* **WRITTEN TASK**: Counting only lines below that hold "Haltartó", give the total alone.

* **RECORDS PROVIDED**:
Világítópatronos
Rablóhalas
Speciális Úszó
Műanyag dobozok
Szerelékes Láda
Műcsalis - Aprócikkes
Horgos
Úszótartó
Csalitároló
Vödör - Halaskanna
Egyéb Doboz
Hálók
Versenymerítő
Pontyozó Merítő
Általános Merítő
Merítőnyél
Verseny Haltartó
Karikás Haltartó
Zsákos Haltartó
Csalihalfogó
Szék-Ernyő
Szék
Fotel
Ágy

* **EXERCISE RESULT**: 3